Cat's Eye Chrysoberyl (Cymophane)
Cat's eye chrysoberyl (trade name: cymophane) exhibits chatoyancy — a single bright band of reflected light ('cat's eye') that moves as the stone is rotated, visible when cut as a cabochon. The effect arises from parallel inclusions of rutile, silk, or hollow tubes oriented perpendicular to the c-axis; reflected light from these inclusions concentrates into a bright line perpendicular to the inclusions. The finest cat's eye stones show a 'milk and honey' effect: one half of the stone appears milky white and the other honey-gold, switching as the light direction changes. Sri Lanka (Ratnapura) is the pre-eminent source of fine cat's eye chrysoberyl. The term 'cat's eye' in the gem trade, without qualification, conventionally refers to chrysoberyl; other cat's eye stones must be specified (e.g., 'cat's eye tourmaline').
Sources & further reading (3)
- gemological-institute — accessed 2026-05-08
- encyclopedia — accessed 2026-05-08
- mineral-database — accessed 2026-05-08
Frequently asked questions
What causes alexandrite's colour change?
Alexandrite's colour change is caused by chromium (Cr3+) ions in the crystal structure and the specific shape of the Cr3+ absorption spectrum in chrysoberyl. Cr3+ in alexandrite absorbs most of the visible spectrum except for two narrow transmission windows: one in green (~560 nm) and one in deep red (>680 nm). Under daylight or fluorescent light, which is rich in green and blue wavelengths, the eye responds most strongly to the green transmission: the stone appears green to blue-green. Under incandescent candlelight or tungsten light, which is rich in red wavelengths, the eye responds most strongly to the red transmission: the stone appears red to purplish-red. The exact colour in each light type varies between individual stones depending on Cr3+ concentration and host-crystal chemistry.
Is alexandrite the rarest gem?
Alexandrite is among the rarest commercially available gem minerals.

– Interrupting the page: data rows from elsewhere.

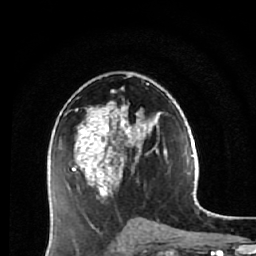
Breast MRI (dynamic contrast-enhanced), one axial slice. Slice 33 of 64 in the series (ordered by position). Cropped to one breast. Dynamic contrast-enhanced series, time point 2 of 7 at this slice position (early post-contrast). 1.5 T. TE 2.6 ms, TR 5.9 ms. 2.5 mm slice thickness. 256 × 256 image matrix, field of view 155 × 155 mm. Female patient.
Structures marked on this image (semi-automatically segmented with operator editing):
- enhancing-tissue mask used for the functional tumour volume (all voxels passing the contrast-enhancement thresholds inside the analysis volume; usually the tumour): bounding box [x1, y1, x2, y2] px = [68, 83, 165, 231]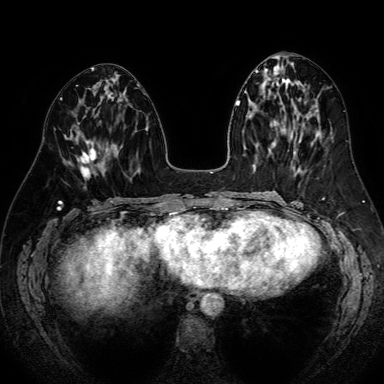
Breast MRI (dynamic contrast-enhanced), one axial slice. Position 32 of 80 along the scan axis. Dynamic contrast-enhanced series, time point 2 of 7 at this slice position (early post-contrast). 1.5 T. TE 2.6 ms, TR 5.2 ms. 2.5 mm slice thickness. 384 × 384 image matrix. Female patient.
Annotated regions visible in this slice (semi-automatic segmentation, software-assisted and operator-edited):
- enhancing-tissue mask used for the functional tumour volume (all voxels passing the contrast-enhancement thresholds inside the analysis volume; usually the tumour): bounding box <80,148,101,177> (left, top, right, bottom; pixels)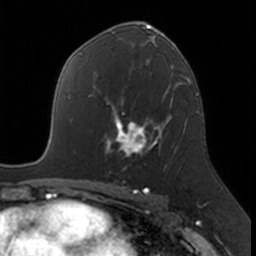
Breast MRI, one axial slice; position 98 of 160 along the scan axis; cropped to one breast; dynamic contrast-enhanced series, time point 2 of 7 at this slice position (early post-contrast); 3 T; TE 1.7 ms, TR 4 ms; 256 × 256 image matrix, field of view 171 × 171 mm. Female patient.
Annotated regions visible in this slice (semi-automatically segmented with operator editing):
- enhancing-tissue mask used for the functional tumour volume (all voxels passing the contrast-enhancement thresholds inside the analysis volume; usually the tumour): box from (x=107, y=111) to (x=171, y=169) px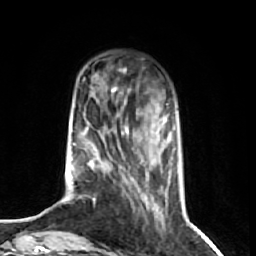
Breast MRI (dynamic contrast-enhanced), one axial slice. Position 16 of 74 along the scan axis. Cropped to one breast. Dynamic contrast-enhanced series, time point 2 of 7 at this slice position (early post-contrast). 1.5 T. TE 2.6 ms, TR 5.7 ms. 2.5 mm slice thickness. 256 × 256 image matrix. Female patient.
Outlined on this slice (semi-automatic segmentation, software-assisted and operator-edited):
- enhancing-tissue mask used for the functional tumour volume (all voxels passing the contrast-enhancement thresholds inside the analysis volume; usually the tumour): box from (x=70, y=87) to (x=175, y=215) px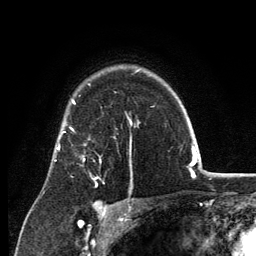
Breast MRI, one axial slice; slice 95 of 134 in the series (ordered by position); cropped to one breast; dynamic contrast-enhanced series, time point 2 of 6 at this slice position (early post-contrast); 3 T; TE 2.8 ms, TR 7.7 ms; 1.2 mm slice thickness; 256 × 256 image matrix, field of view 170 × 170 mm. Female patient.
Outlined on this slice (semi-automatically segmented with operator editing):
- enhancing-tissue mask used for the functional tumour volume (all voxels passing the contrast-enhancement thresholds inside the analysis volume; usually the tumour): box from (x=70, y=127) to (x=101, y=187) px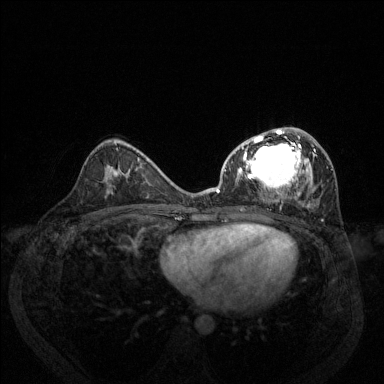
Breast MRI (dynamic contrast-enhanced), one axial slice; slice 74 of 144 in the series (ordered by position); dynamic contrast-enhanced series, time point 2 of 6 at this slice position (early post-contrast); 1.5 T; TE 1.7 ms, TR 4.6 ms; 384 × 384 image matrix, field of view 330 × 330 mm. Female patient.
Structures marked on this image (semi-automatic segmentation, software-assisted and operator-edited):
- enhancing-tissue mask used for the functional tumour volume (all voxels passing the contrast-enhancement thresholds inside the analysis volume; usually the tumour): bounding box <216,127,333,207> (left, top, right, bottom; pixels)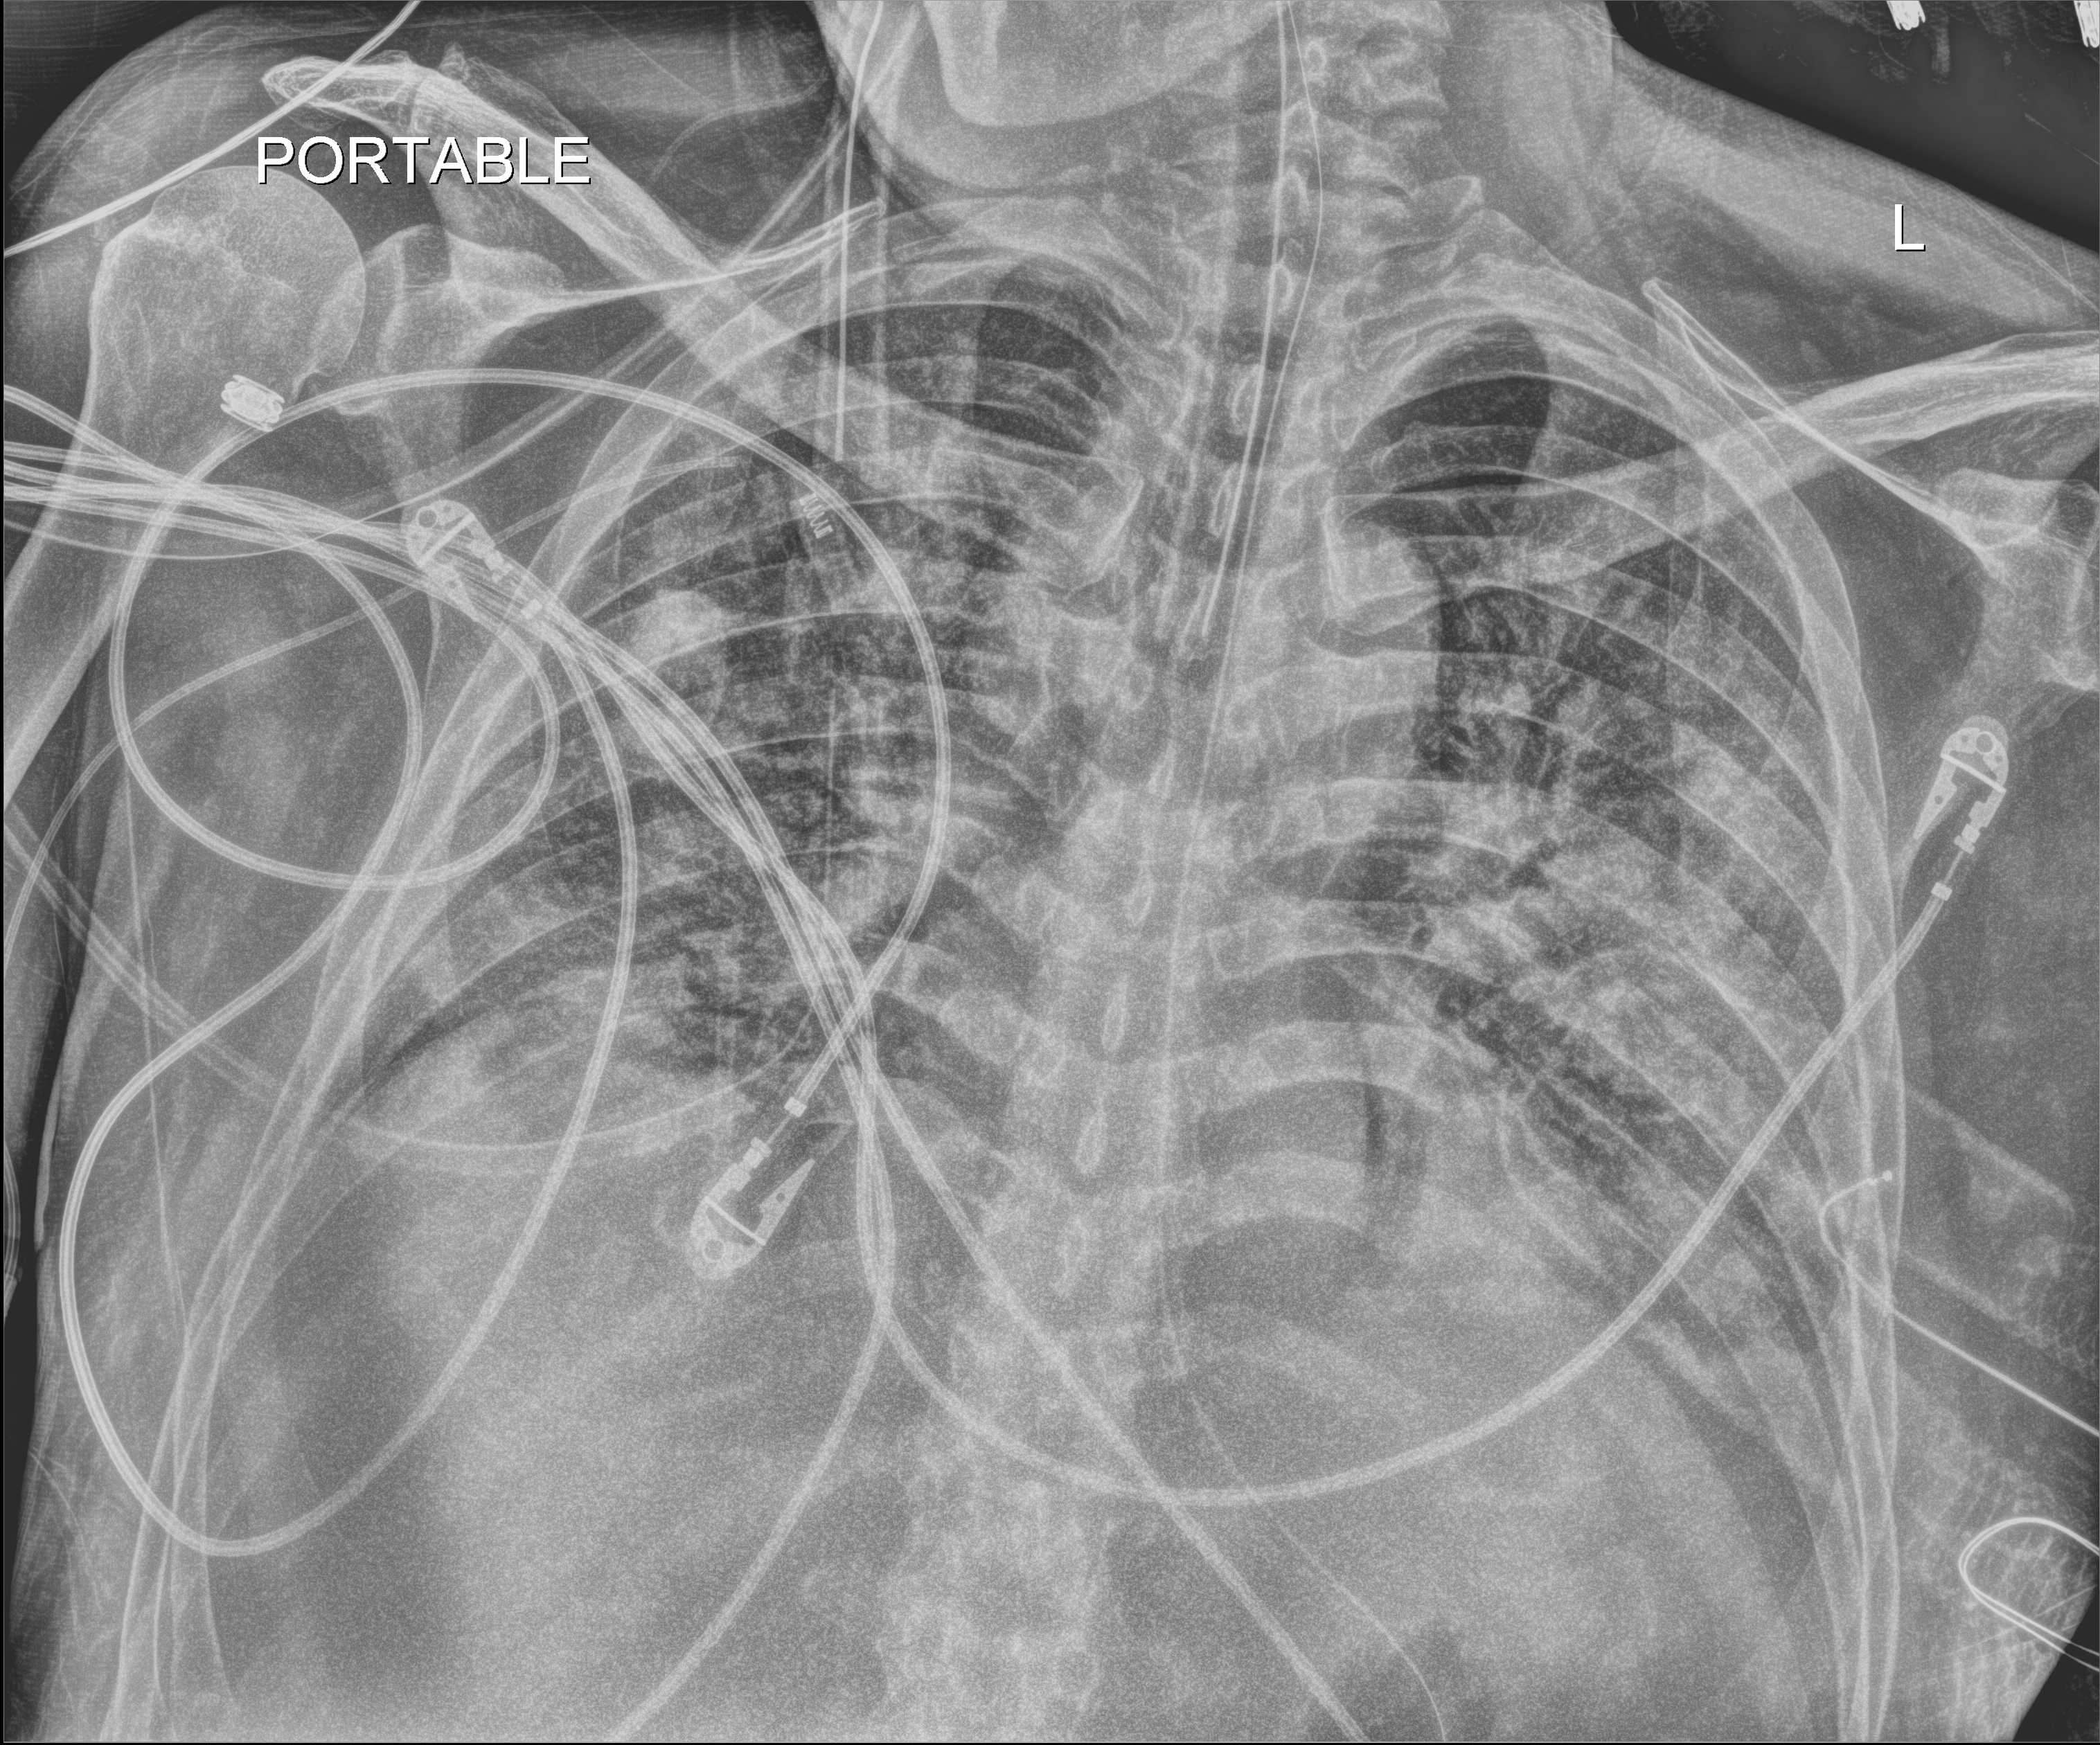
Portable chest radiograph. Male patient hospitalised with COVID-19, age 18–59 years.
Hospital-stay facts (about this admission, not read from this image; timing relative to this image not recorded): length of hospital stay: 40 days.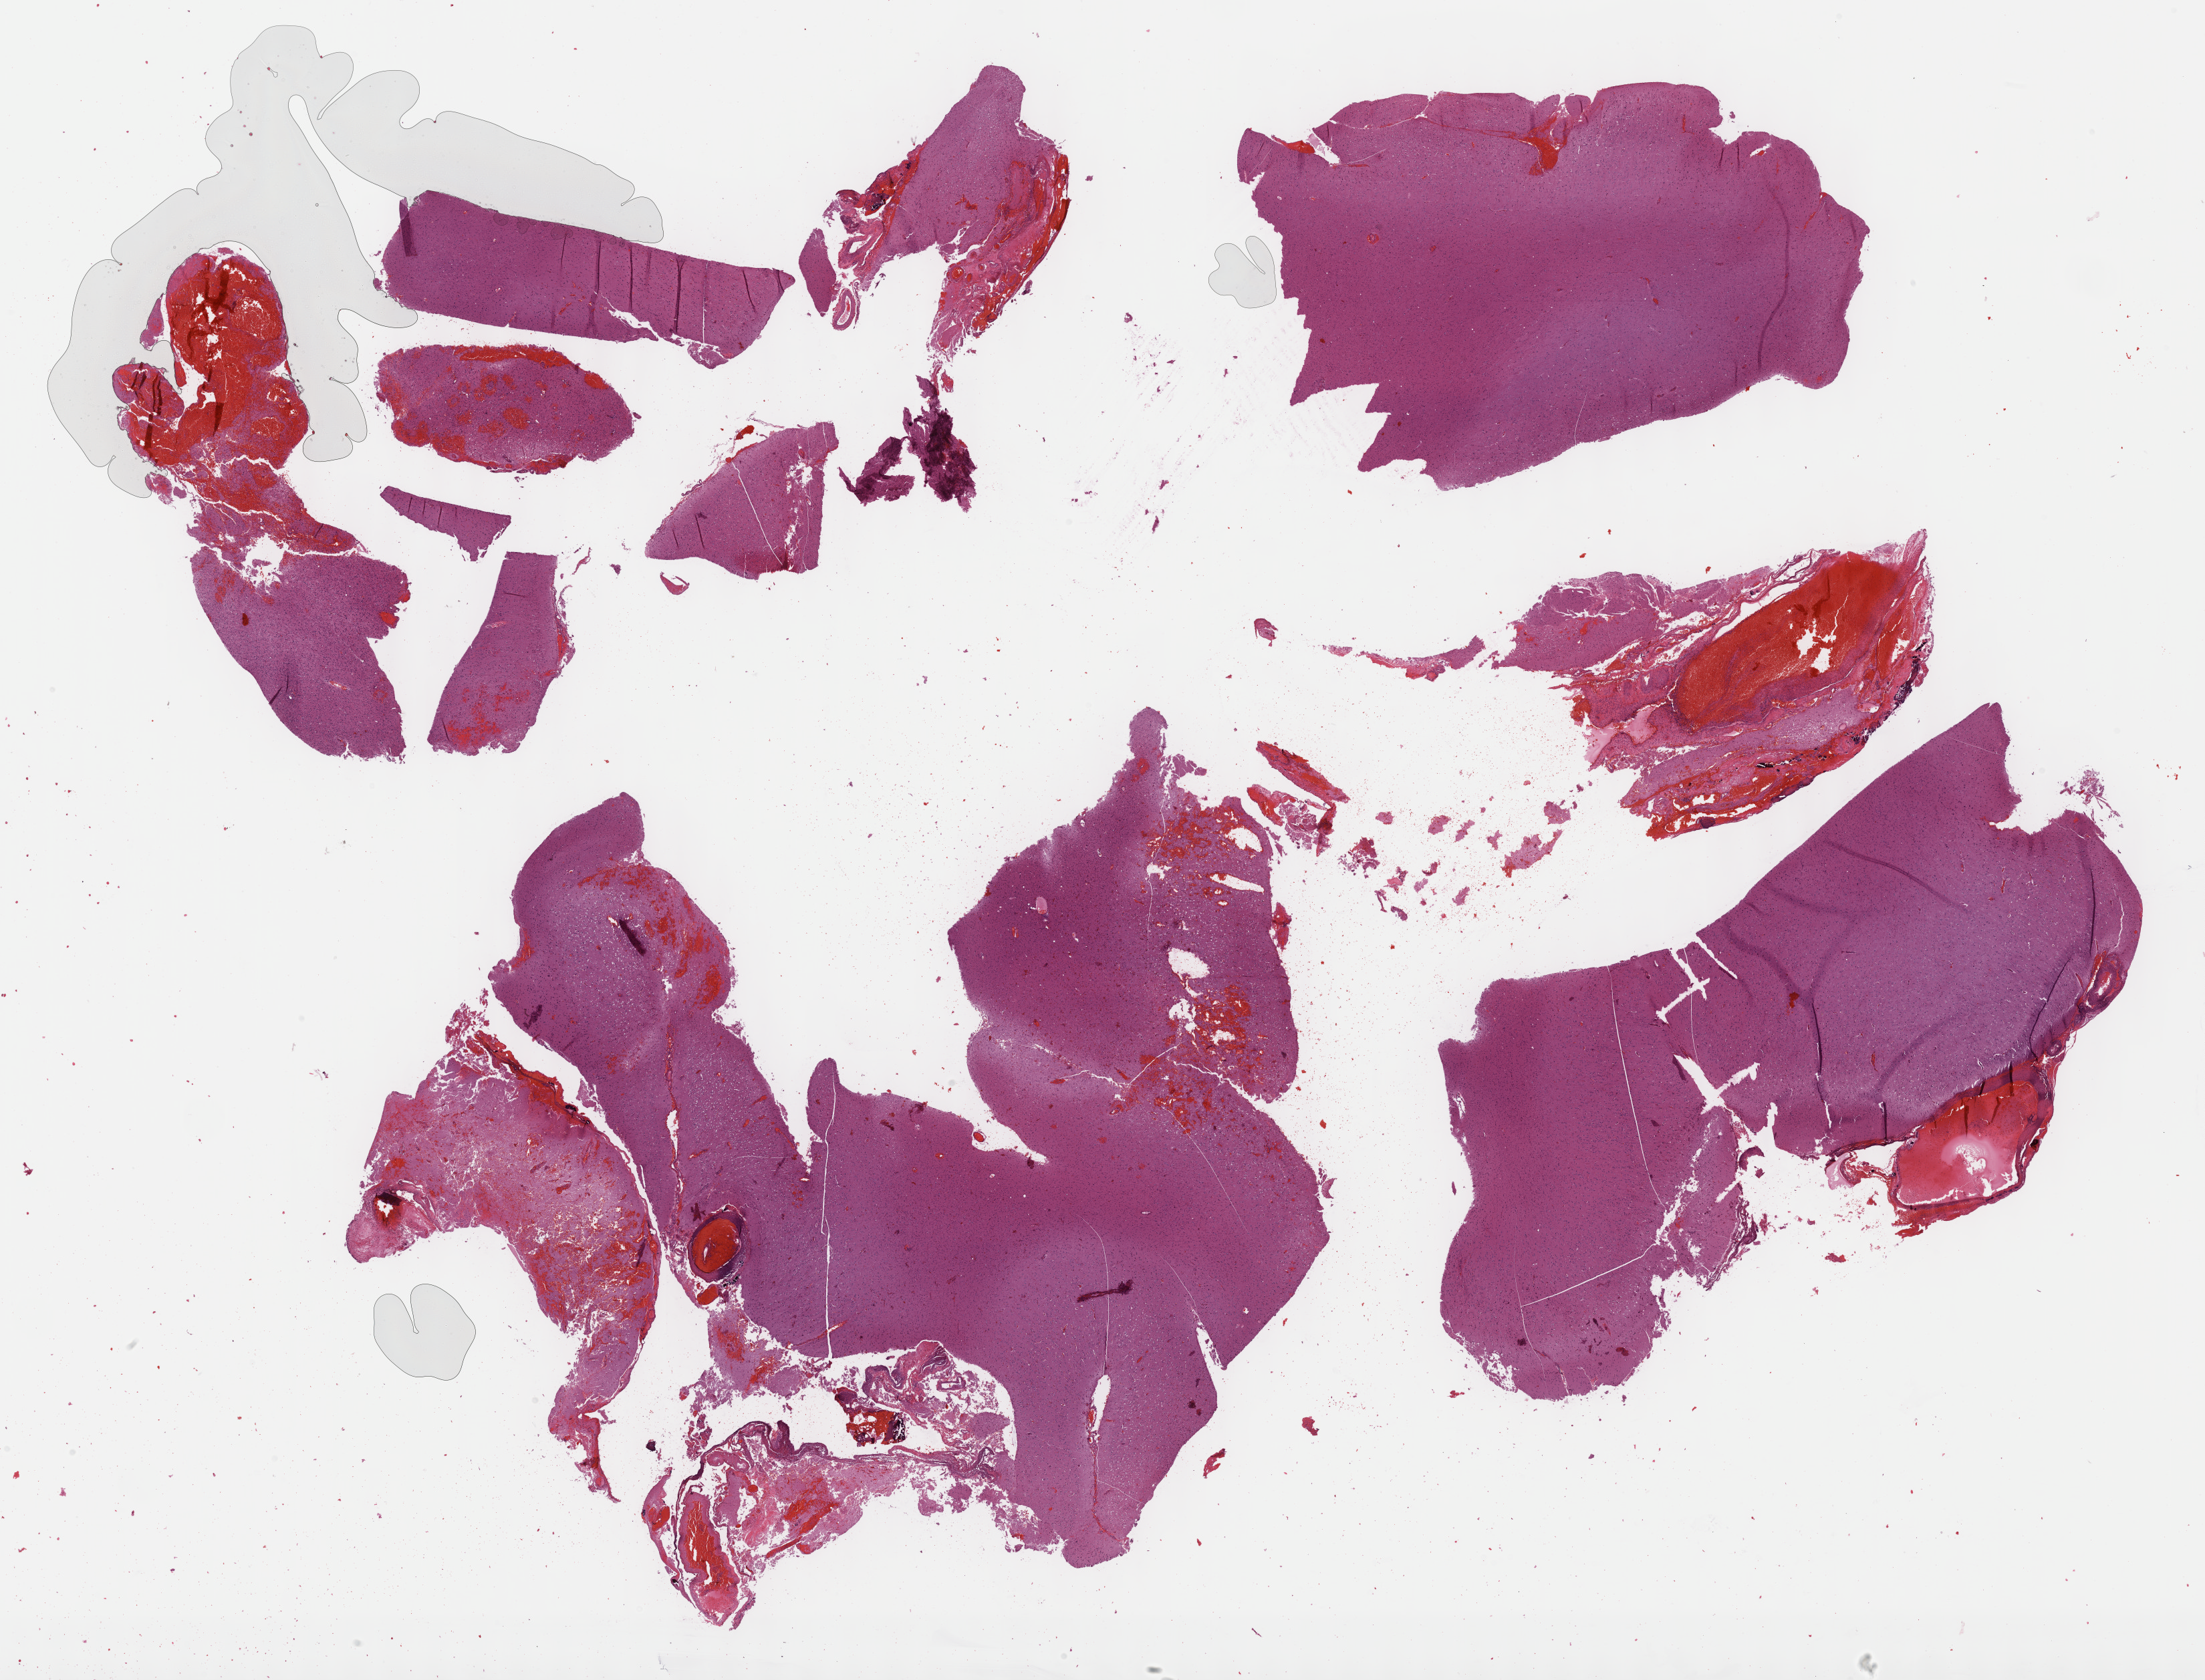
H&E-stained whole-slide image — shown as a low-resolution overview of the whole scanned area (about 26.7 x 20.3 mm, slide scanned at 40x); formalin-fixed paraffin-embedded (FFPE) diagnostic section; primary tumour sample from the brain. Patient: female, age at initial diagnosis 30 years.
Histologic diagnosis: Astrocytoma, NOS.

The original Ural Mountain deposit near Ekaterinburg was largely exhausted by the late 19th century; subsequently discovered deposits in Brazil, Zimbabwe, and Sri Lanka produce much smaller quantities than the Russian source did. Fine-quality alexandrite — strong colour change, good transparency, attractive size — is genuinely scarce relative to demand. Other minerals are rarer in an absolute sense (painite, taaffeite), but alexandrite is notably rare relative to its prominence in the gem trade and collector market.
How is 'cat's eye' in chrysoberyl different from cat's eye in other gems?
Cat's eye (chatoyancy) occurs in many minerals when parallel fibrous or tubular inclusions reflect light into a band. In the gem trade, 'cat's eye' without a mineral qualifier conventionally means chrysoberyl cat's eye. Other minerals exhibiting chatoyancy must specify the mineral: 'cat's eye tourmaline', 'cat's eye aquamarine', 'cat's eye quartz'. Chrysoberyl's cat's eye is the most prized for the sharpness of the eye band, the quality of the milk-and-honey effect, and the transparency of the host material. The Sri Lankan cymophane is the benchmark against which other cat's eye stones are compared.